Development and validation of prognostic nomogram for malignant pleural mesothelioma.
10.3760/cma.j.cn12152-20211124-00871
- Author:
Xiao Jie XIE
1
;
Jian You CHEN
2
;
Jie JIANG
1
;
Hui DUAN
1
;
Yi WU
3
;
Xing Wen ZHANG
3
;
Shen Jie YANG
4
;
Wen ZHAO
1
;
Sha Sha SHEN
1
;
Li WU
1
;
Bo HE
1
;
Ying Ying DING
2
;
Heng LUO
5
;
Si Yun LIU
6
;
Dan HAN
1
Author Information
1. Department of Medical Imaging, the First Affiliated Hospital of Kunming Medical University, Kunming 650032, China.
2. Department of Radiology, the Third Affiliated Hospital of Kunming Medical University, Kunming 650106, China.
3. Department of Radiology, Chuxiong People's Hospital, Chuxiong 675099, China.
4. Department of Thoracic Surgery, Chuxiong People's Hospital, Chuxiong 675099, China.
5. Deputy President's Office, Chuxiong People's Hospital, Chuxiong 675099, China.
6. GE Healthcare (China), Beijing 100176, China.
- Publication Type:Journal Article
- Keywords:
Malignant pleural mesothelioma;
Nomogram prediction model;
Prognosis;
Risk stratification
- MeSH:
Humans;
Mesothelioma, Malignant;
Prognosis;
Nomograms;
Retrospective Studies;
Proportional Hazards Models
- From:
Chinese Journal of Oncology
2023;45(5):415-423
- CountryChina
- Language:Chinese
-
Abstract:
Objective: To development the prognostic nomogram for malignant pleural mesothelioma (MPM). Methods: Two hundred and ten patients pathologically confirmed as MPM were enrolled in this retrospective study from 2007 to 2020 in the People's Hospital of Chuxiong Yi Autonomous Prefecture, the First and Third Affiliated Hospital of Kunming Medical University, and divided into training (n=112) and test (n=98) sets according to the admission time. The observation factors included demography, symptoms, history, clinical score and stage, blood cell and biochemistry, tumor markers, pathology and treatment. The Cox proportional risk model was used to analyze the prognostic factors of 112 patients in the training set. According to the results of multivariate Cox regression analysis, the prognostic prediction nomogram was established.
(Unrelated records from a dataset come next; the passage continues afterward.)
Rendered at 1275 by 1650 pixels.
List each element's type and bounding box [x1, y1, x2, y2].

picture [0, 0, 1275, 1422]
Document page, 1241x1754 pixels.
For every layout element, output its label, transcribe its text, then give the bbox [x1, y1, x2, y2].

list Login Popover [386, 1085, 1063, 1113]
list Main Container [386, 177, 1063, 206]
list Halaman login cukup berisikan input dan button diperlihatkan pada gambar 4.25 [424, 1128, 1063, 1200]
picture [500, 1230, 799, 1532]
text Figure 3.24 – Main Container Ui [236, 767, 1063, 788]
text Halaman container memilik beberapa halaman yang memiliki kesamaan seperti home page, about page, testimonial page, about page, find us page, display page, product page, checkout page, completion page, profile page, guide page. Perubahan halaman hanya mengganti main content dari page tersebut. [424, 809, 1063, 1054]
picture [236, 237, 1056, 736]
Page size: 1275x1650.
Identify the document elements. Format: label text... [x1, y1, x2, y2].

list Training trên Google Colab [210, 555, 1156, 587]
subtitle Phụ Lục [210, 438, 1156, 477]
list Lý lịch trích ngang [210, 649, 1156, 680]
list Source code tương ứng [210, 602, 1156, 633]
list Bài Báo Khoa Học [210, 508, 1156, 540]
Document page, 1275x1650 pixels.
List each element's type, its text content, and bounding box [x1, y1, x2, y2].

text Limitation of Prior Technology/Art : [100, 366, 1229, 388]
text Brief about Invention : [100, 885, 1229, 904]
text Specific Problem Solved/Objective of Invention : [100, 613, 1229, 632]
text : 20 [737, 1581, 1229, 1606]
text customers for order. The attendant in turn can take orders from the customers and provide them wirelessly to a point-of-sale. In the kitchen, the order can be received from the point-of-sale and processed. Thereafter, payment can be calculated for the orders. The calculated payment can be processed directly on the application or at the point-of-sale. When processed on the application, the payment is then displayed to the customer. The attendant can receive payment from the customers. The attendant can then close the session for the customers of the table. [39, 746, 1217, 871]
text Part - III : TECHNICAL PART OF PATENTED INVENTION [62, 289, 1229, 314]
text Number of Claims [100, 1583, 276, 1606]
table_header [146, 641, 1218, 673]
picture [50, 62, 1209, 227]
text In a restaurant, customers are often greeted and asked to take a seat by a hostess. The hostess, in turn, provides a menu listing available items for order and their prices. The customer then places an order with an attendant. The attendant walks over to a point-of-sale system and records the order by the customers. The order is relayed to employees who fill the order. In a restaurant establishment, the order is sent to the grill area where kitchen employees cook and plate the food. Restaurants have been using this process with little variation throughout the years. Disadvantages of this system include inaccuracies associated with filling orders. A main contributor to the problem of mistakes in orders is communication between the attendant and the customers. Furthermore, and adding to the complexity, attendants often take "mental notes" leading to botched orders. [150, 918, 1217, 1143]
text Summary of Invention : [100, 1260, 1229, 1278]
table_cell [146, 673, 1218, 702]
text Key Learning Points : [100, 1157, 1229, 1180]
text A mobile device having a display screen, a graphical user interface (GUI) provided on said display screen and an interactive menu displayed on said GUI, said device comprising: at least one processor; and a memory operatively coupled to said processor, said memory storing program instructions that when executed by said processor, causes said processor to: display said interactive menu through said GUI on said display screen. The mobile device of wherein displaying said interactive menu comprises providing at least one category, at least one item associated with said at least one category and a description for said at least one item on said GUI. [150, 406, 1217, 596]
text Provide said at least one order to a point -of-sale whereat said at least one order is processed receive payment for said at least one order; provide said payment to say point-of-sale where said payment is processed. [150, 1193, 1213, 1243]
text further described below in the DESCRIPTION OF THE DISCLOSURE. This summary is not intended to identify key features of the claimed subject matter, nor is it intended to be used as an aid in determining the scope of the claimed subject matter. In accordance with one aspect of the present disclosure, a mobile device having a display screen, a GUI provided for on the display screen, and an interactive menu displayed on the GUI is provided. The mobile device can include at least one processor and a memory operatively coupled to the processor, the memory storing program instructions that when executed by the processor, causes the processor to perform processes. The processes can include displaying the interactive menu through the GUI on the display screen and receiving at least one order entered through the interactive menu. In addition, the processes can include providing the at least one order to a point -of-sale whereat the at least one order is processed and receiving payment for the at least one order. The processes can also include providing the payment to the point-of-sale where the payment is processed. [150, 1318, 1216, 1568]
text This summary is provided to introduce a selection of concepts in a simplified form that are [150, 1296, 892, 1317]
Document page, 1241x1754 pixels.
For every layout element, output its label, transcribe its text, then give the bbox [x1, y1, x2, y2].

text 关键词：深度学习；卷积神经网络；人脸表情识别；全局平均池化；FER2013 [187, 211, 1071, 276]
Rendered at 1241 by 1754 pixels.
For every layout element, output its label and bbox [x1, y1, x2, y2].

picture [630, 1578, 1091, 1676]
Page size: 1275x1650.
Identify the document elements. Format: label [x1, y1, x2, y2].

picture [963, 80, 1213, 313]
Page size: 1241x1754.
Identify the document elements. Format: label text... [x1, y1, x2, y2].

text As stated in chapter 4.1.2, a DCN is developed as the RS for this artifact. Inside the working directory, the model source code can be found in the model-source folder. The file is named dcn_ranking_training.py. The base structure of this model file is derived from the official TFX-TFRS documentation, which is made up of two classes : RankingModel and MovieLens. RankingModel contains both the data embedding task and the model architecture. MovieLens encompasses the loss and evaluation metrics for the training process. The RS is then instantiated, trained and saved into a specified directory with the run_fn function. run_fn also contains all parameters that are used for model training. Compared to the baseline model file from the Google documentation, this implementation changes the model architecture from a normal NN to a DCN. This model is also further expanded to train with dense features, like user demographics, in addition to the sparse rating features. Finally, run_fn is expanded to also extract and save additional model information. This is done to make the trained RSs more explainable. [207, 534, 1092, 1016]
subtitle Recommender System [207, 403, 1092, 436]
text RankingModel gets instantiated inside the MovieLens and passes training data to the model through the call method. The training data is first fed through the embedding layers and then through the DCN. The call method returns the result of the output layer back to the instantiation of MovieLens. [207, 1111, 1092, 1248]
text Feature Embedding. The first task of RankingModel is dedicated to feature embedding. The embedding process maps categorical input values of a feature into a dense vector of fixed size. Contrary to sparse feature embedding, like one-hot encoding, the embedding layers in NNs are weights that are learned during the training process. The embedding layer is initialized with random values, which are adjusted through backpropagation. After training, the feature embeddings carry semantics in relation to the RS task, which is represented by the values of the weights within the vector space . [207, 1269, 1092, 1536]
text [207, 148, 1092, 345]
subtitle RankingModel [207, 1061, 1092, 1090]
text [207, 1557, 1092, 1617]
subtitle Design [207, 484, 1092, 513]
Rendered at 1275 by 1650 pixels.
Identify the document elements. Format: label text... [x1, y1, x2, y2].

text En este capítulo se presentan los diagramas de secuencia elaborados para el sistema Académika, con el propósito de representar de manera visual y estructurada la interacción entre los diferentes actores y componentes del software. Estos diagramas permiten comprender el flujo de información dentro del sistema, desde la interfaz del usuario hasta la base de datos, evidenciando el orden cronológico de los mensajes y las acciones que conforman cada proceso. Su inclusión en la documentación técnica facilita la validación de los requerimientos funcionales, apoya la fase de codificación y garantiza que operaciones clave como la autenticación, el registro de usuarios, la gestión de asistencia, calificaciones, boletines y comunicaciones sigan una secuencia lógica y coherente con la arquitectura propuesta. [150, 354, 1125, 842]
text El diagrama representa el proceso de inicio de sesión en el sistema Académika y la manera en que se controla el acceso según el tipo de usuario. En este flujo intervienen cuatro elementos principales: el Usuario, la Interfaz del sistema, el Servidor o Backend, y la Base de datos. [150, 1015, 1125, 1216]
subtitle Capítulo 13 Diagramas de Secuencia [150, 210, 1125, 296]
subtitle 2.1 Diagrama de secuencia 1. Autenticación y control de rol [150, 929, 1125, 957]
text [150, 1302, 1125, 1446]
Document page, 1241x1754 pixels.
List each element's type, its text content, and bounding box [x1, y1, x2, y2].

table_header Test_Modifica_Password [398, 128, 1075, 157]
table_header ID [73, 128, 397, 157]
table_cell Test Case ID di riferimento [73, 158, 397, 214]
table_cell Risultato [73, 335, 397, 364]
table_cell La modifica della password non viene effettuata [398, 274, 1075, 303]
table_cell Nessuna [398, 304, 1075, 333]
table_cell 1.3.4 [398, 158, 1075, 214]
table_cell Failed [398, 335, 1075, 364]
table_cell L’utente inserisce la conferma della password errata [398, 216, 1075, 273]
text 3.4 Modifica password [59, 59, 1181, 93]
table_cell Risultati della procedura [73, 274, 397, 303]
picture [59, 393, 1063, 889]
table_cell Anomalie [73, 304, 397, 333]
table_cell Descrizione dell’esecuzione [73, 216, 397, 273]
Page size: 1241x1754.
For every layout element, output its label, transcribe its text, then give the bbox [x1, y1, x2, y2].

C-Index and calibration curve were used to evaluate the model's discrimination and consistency in raining and test sets, respectively. Patients were stratified according to the median risk score of nomogram in the training set. Log rank test was performed to compare the survival differences between the high and low risk groups in the two sets. Results: The median overall survival (OS) of 210 MPM patients was 384 days (IQR=472 days), and the 6-month, 1-year, 2-year, and 3-year survival rates were 75.7%, 52.6%, 19.7%, and 13.0%, respectively. Cox multivariate regression analysis showed that residence (HR=2.127, 95% CI: 1.154-3.920), serum albumin (HR=1.583, 95% CI: 1.017-2.464), clinical stage (stage Ⅳ: HR=3.073, 95% CI: 1.366-6.910) and the chemotherapy (HR=0.476, 95% CI: 0.292-0.777) were independent prognostic factors for MPM patients. The C-index of the nomogram established based on the results of Cox multivariate regression analysis in the training and test sets were 0.662 and 0.613, respectively. Calibration curves for both the training and test sets showed moderate consistency between the predicted and actual survival probabilities of MPM patients at 6 months, 1 year, and 2 years. The low-risk group had better outcomes than the high-risk group in both training (P=0.001) and test (P=0.003) sets. Conclusion: The survival prediction nomogram established based on routine clinical indicators of MPM patients provides a reliable tool for prognostic prediction and risk stratification.